Tuesday, January 3, 2012


For years, I thought that Medicare and Medicaid were two different terms for the same program.  Like ESL and ELD, or Iran and Iraq.  (I jest.  But I do, embarrassingly, always confuse the two.)  Then my parents got old and went on Medicare, and I still didn't know the difference.  Then, in a chance conversation with my aunt about how we couldn't afford the kind of help my dad needed, she explained a bit about Medicaid.  Bless you, Aunt Margaret.  Four decades of extremely distant aunthood compensated for in an offhand comment that looks like it will save our butts.

Here's the scoop.  Medicare is a health insurance program for people over 65 or disabled.  Basically, if you qualify for social security disbursements, you qualify for Medicare.  It's not just one government program, but a group of health insurance plans approved, and, I believe, subsidised by the Medicare office.  Since my dad was self employed and my mom was, um, also self employed, they had crap insurance for much of their middle age and beyond.  As their dependent, in college I twice visited the emergency room for stuff a family doctor could have handled, just because our insurance was so lame.  In their 60s and 70s, Mom and Dad had a lot more medical issues than your average college student, so medical bills were eating up a huge amount of their income.  As a result, they were actually kind of excited to go on Medicare.  A few years ago, they got into a program that didn't even require any premiums at all, which was definitely more in line with their budget.  I don't know the details, but I think that their limited income is why they qualified for that particular arm of the program. 

Medicaid is different.  Because aid and care are different, see?  Medicaid provides financial support not just for health insurance, but for living expenses.  In order to qualify, you have to be seriously broke.  Last spring my dad was living in his own home (although with a reverse mortgage--more on that later, in the meantime, DON'T LET YOUR PARENTS GET ONE), owned a car, had a few thousand in the bank from my mom's life insurance, plus his whopping social security check and over $300 a month in pension funds heading his way.  We thought he was basically broke, but when we tried to get him Medicaid, he didn't qualify.  He was livid.  I pointed out that it meant there were people worse off than him. Somehow this didn't mollify him.

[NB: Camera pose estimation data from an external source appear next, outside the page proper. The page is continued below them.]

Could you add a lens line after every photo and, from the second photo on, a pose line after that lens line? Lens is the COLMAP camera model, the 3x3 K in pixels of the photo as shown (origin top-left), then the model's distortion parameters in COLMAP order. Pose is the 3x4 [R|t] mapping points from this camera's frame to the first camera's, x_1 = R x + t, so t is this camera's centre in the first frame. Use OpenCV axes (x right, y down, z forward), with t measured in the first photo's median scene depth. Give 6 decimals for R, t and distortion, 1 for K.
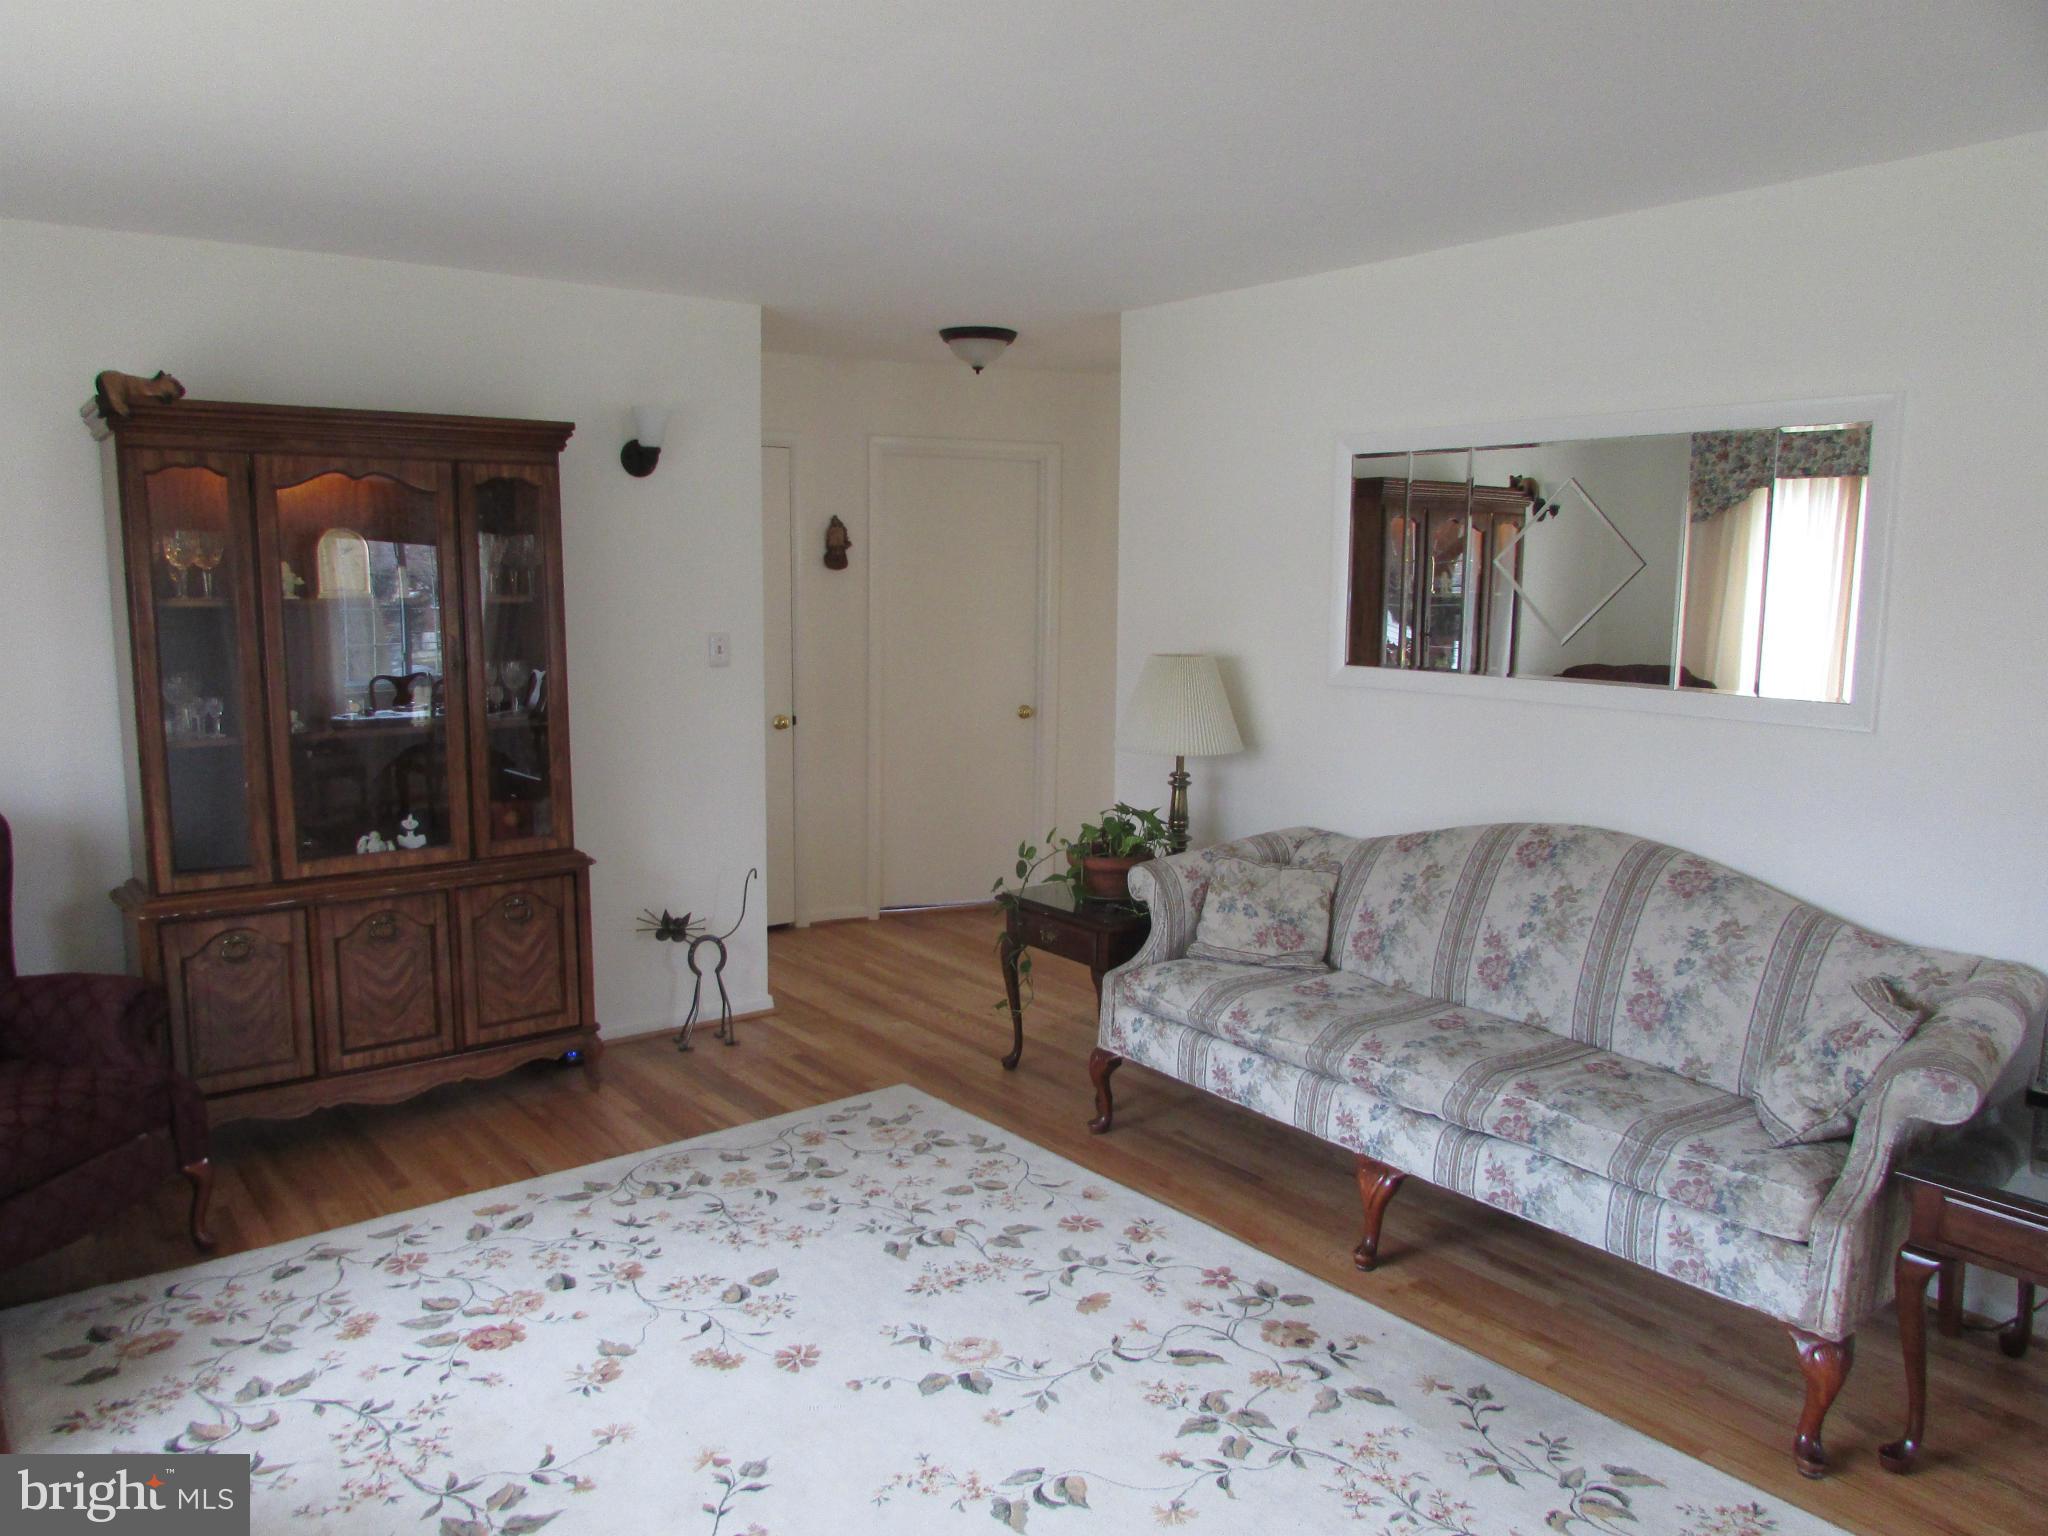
lens RADIAL K [[1464.9, 0, 993.8], [0, 1464.9, 768.9], [0, 0, 1]] dist [-0.019468, 0.002174]
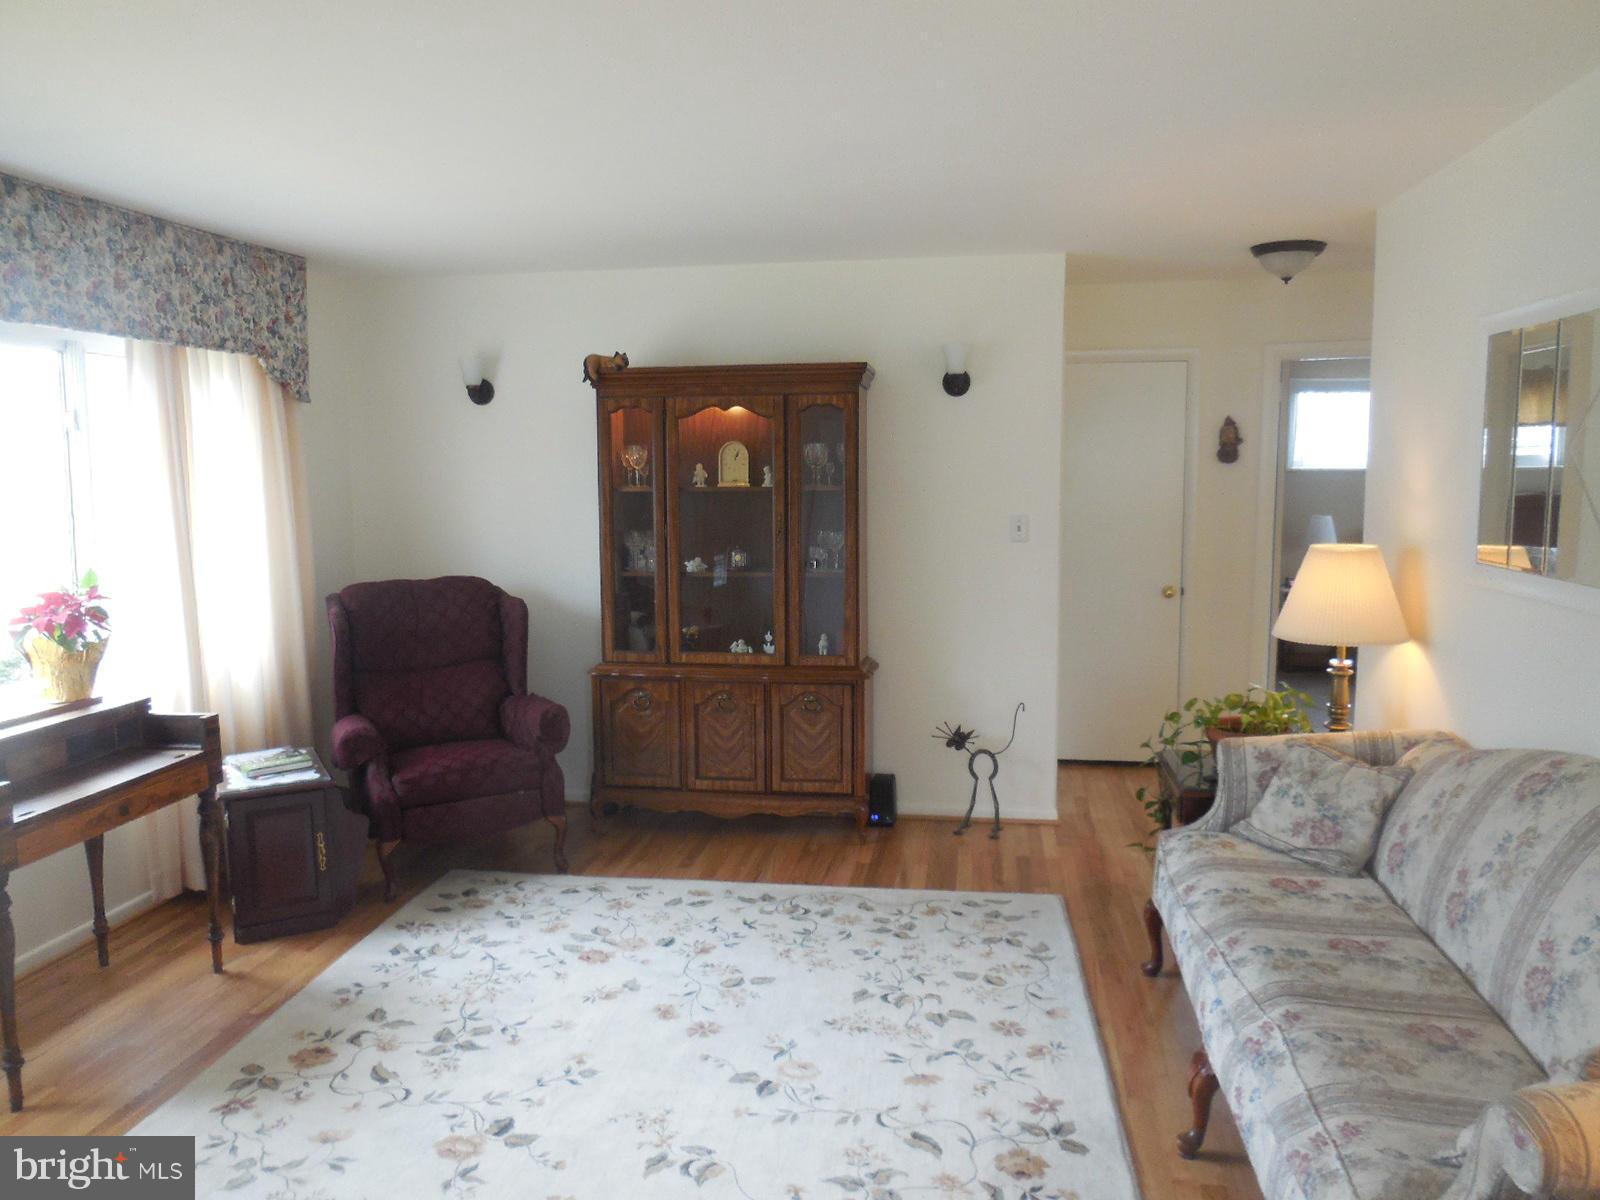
lens RADIAL K [[1178.9, 0, 787.8], [0, 1178.9, 600.6], [0, 0, 1]] dist [-0.020787, 0.007835]
pose [[0.690424, 0.071415, -0.719871, 0.547473], [-0.085131, 0.996222, 0.017182, -0.025463], [0.718378, 0.049421, 0.693895, 0.198740]]
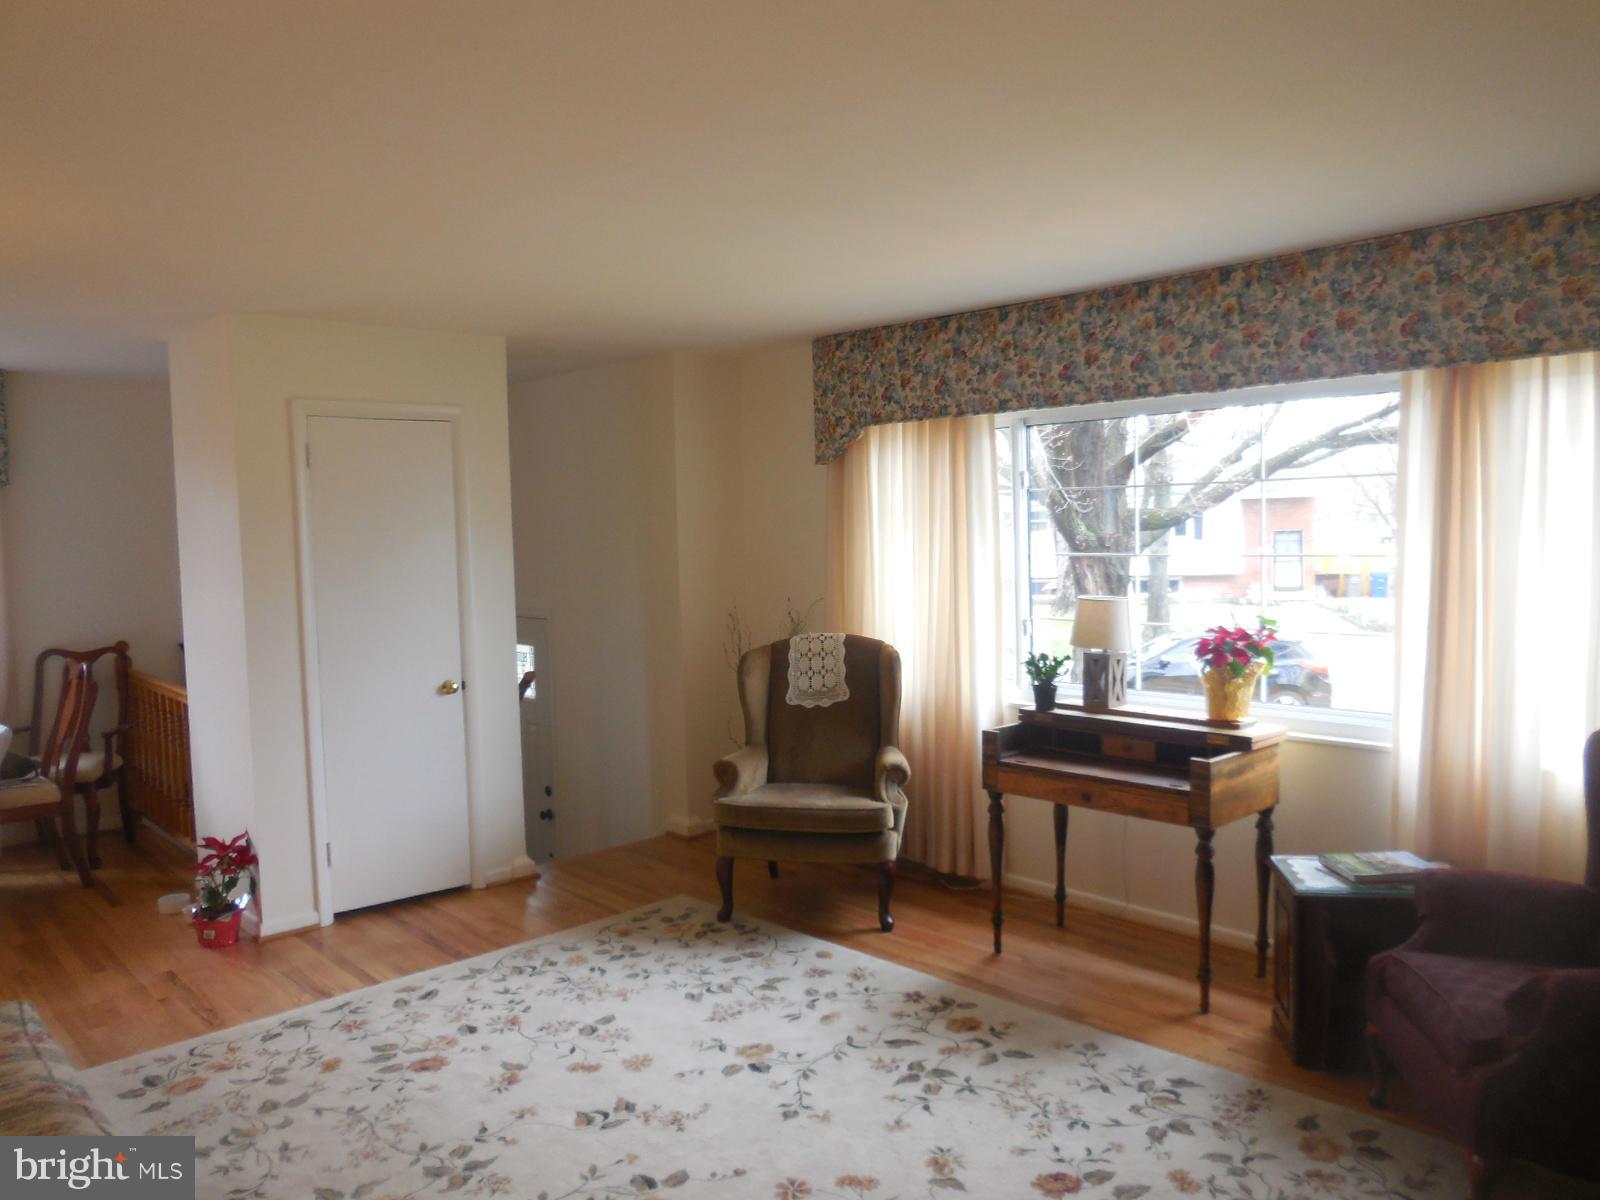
lens RADIAL K [[1178.9, 0, 810.7], [0, 1178.9, 597.7], [0, 0, 1]] dist [-0.020787, 0.007835]
pose [[-0.993940, 0.029563, -0.105871, -0.048094], [0.008150, 0.980324, 0.197228, -0.205085], [0.109619, 0.195170, -0.974624, 1.435911]]
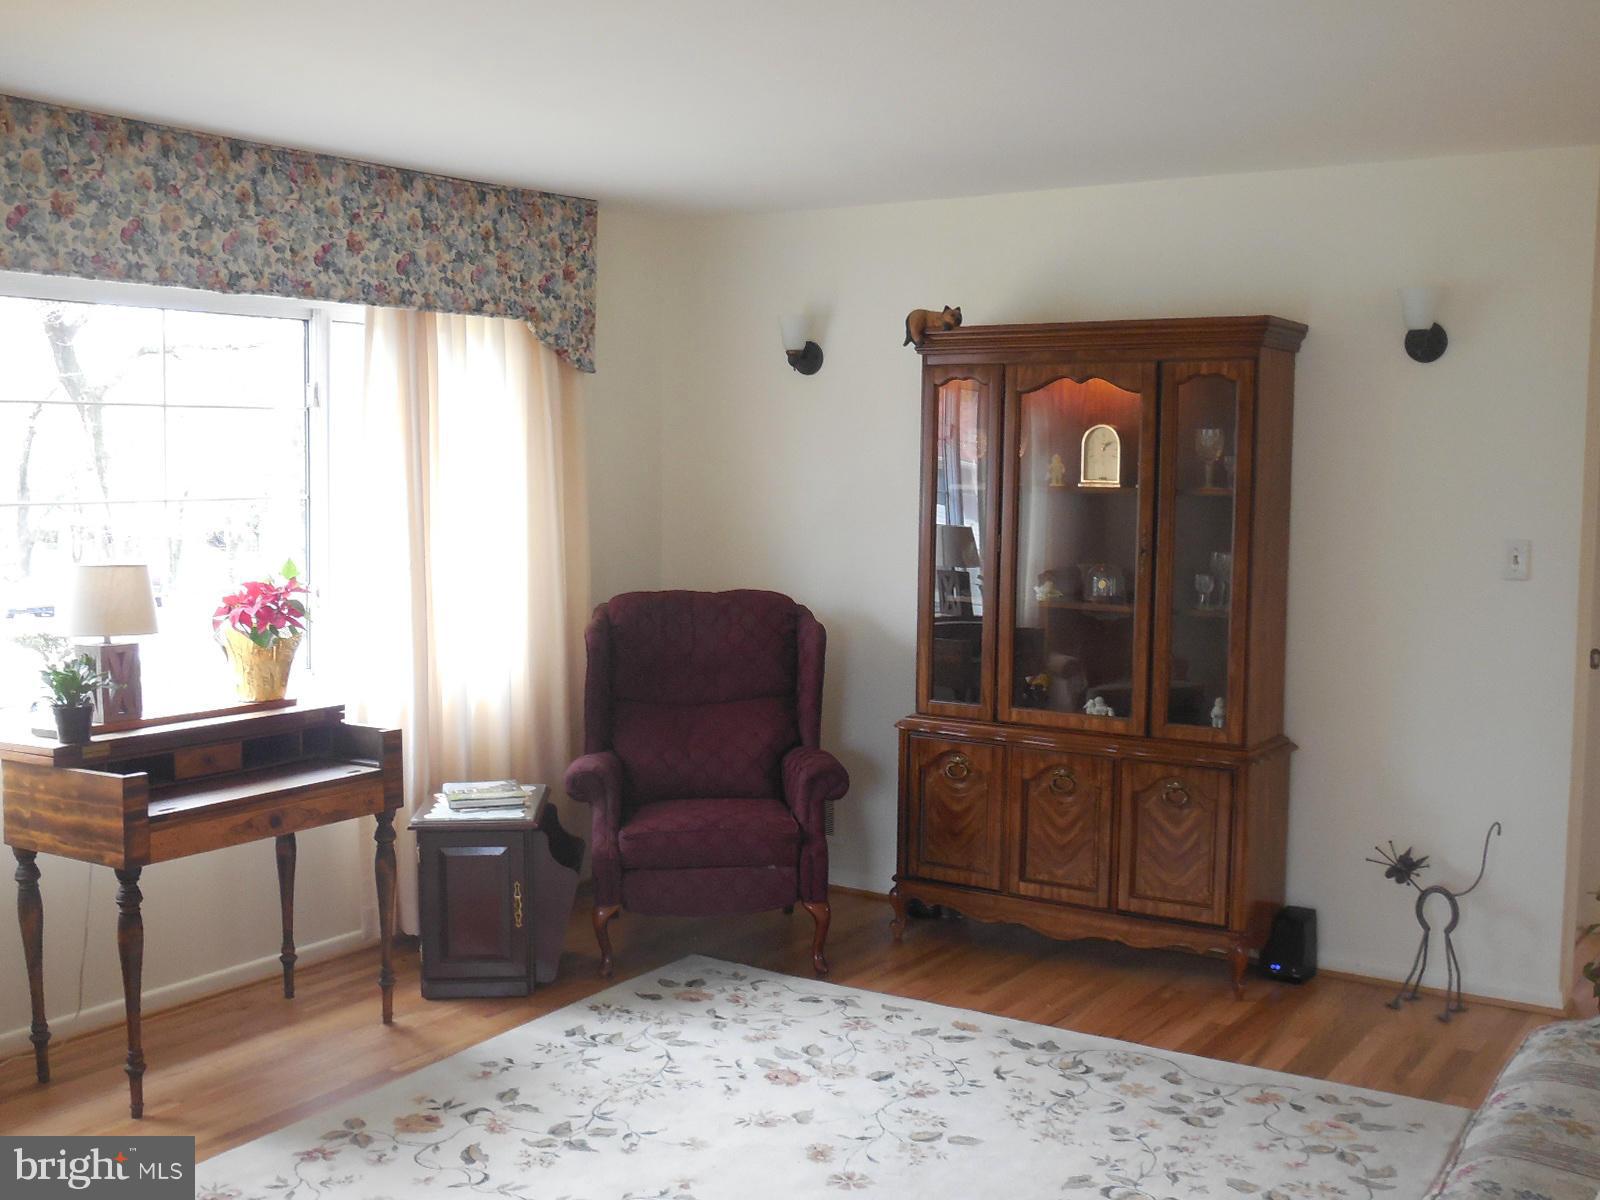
lens RADIAL K [[1705.7, 0, 788.8], [0, 1705.7, 595.2], [0, 0, 1]] dist [-0.032088, 0.000000]
pose [[0.330097, 0.077137, -0.940790, 0.785324], [-0.131901, 0.990647, 0.034945, -0.052718], [0.934686, 0.112556, 0.337184, 0.374340]]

He had too much money and assets to qualify.  As long as he could stay in his house, his measley income worked out.  But when he needed more care, any option we looked at, from home help to assisted living to an adult foster care home, cost more than his income, and his savings weren't going to last long.  We were all entering a state of terror.  His main concern was that he'd end up on the streets.  This didn't seem terribly realistic to his four daughters--I mean, come on, this ain't King Lear.  But we were all wondering which of us was going to have to move into a house with ground floor bedrooms and quit her job to take care of him.  At which point, it might have become rather Shakespearean after all.  That's when Margaret said, "You need to go into a Medicaid spend-down.  They'll let him keep $2,000."  We had very little idea what she meant, but we started looking into it. 

They're serious about the $2,000.  Now that he's in adult foster care, where the rent is double his monthly income, we knew we needed to get him signed up.  But when I talked to someone at DHS and she heard he still had $5,000 in the bank, she told me to call back the next month.  So we payed the $3,300 for rent and tried again a month later.  I answered questions, and tomorrow is our intake interview.  Wish us luck.  If he qualifies, Medicaid takes over paying the rent.  They have an option to pay for food as well, if that were needed separately. 

Next time I'll go over the questions you need to be able to answer for the screening and the paperwork you need to gather for the intake interview.  Since your odds of actually getting a human being on the line at DHS are about equal to the odds of  hitting all green lights on your way to work when you're running late, it helps to know up front what they're going to ask, so you don't waste an actual conversation on just finding out what you need to know the next time you're lucky enough to get someone to pick up the phone.  And hopefully, I will also tell you that he passed the interview stage.  Did you wish us luck back in the previous paragraph?  If not, take a minute to do so now.  Thanks.


  1. GOOD LUCK GOOD LUCK GOOD LUCK TOMORROW. Thanks for sharing this.. - Liz

  2. It is amazing how complicated it all is- how does ANYONE manuver through this system? Good luck and let us know how the interview goes!